Of course. A short time ago, for example, I read an article by Manuel Castells, which said that in order to achieve independence in Catalonia, civil disobedience was the only alternative left.

And what form would that disobedience take in order to be effective?
A general strike; as well as not paying taxes, creating parallel structures for self-government... You would have to think about it very carefully. They are long term struggles. But look what happened in Tunisia. It's like the existence of the army. Armies are useless, because they can't defend us from anything. But there is no parliamentary political party advocating the abolition of armies. Some day, someone will realise that all this military spending is ridiculous. With a quarter of what the world spends on arms, we could solve hunger, poverty, housing ... People will see the light one day, but it won't happen just like that. Here in Catalonia, [Joan] Carretero's party has proposed creating a Catalan army and that made my hair stand on end. All military ideology is based on deceit. That we have to protect the southern frontier; but the Spanish Government is giving arms to Morocco!

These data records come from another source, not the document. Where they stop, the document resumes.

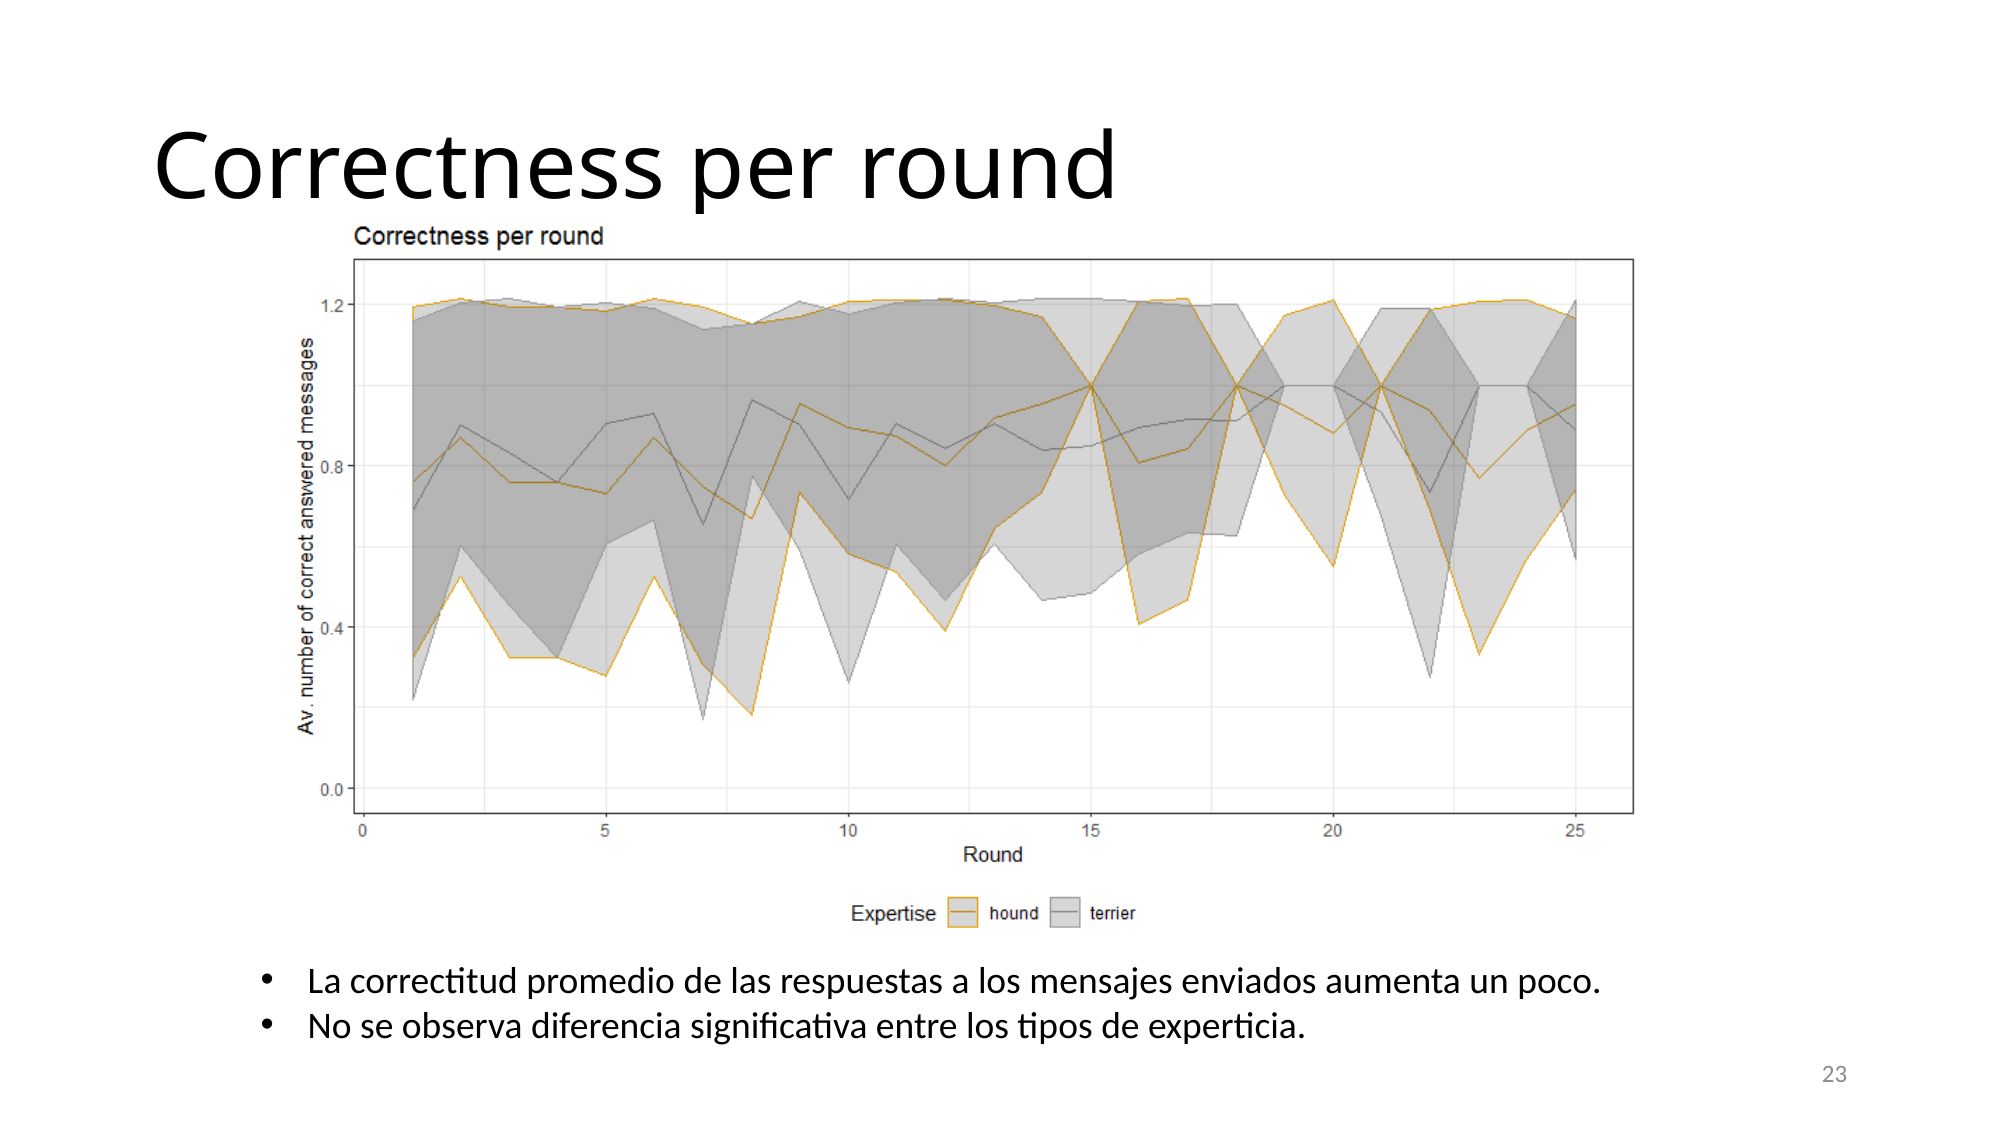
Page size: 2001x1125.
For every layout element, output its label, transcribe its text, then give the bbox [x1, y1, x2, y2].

text_box La correctitud promedio de las respuestas a los mensajes enviados aumenta un poco. No se observa diferencia significativa entre los tipos de experticia. [245, 948, 1619, 1054]
slide_number 23 [1412, 1042, 1863, 1103]
picture [285, 214, 1644, 949]
title Correctness per round [137, 59, 1863, 278]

What would be the alternative to armies?
When we talk about abolishing armies, it sounds like a negative idea. The positive proposal would be to create a nonviolent Civilian Service or peace force. In a conflict, we only have the Army that can get involved, and that makes the conflict worse. We need people who are trained in mediation, negotiation and arbitration. Obviously, we need to continue the debate: we know a lot about violence, but we're all learning about nonviolence. Violence is highly mythologised, and violence leads to nothing more than destruction, your own and that of the others. Just look at the atomic bomb. Catalonia could be a pioneer in this area: why don't we create a parallel diplomatic corps, for mediation, like Norway and Sweden have?